Your objective. Write out every record below exactly, leaving the pictures out.

---------- Data to use ----------

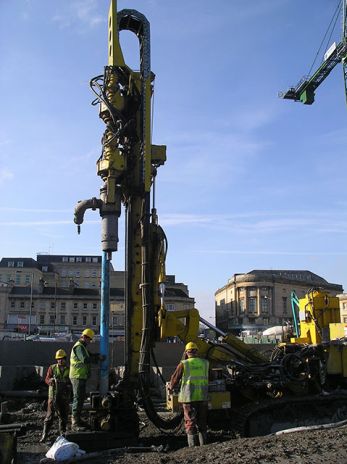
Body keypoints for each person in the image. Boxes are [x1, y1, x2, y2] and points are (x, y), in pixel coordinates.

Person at [169, 341, 209, 447]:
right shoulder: (205, 363)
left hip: (189, 398)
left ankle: (192, 448)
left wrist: (170, 388)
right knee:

----------

Task solution.
Body keypoints for each person in the image. Boxes are [x1, y1, x2, y2] and points are (x, y), in pixel coordinates.

Person at [169, 341, 209, 447]:
right shoulder: (205, 363)
left hip: (189, 398)
left ankle: (192, 448)
left wrist: (170, 388)
right knee:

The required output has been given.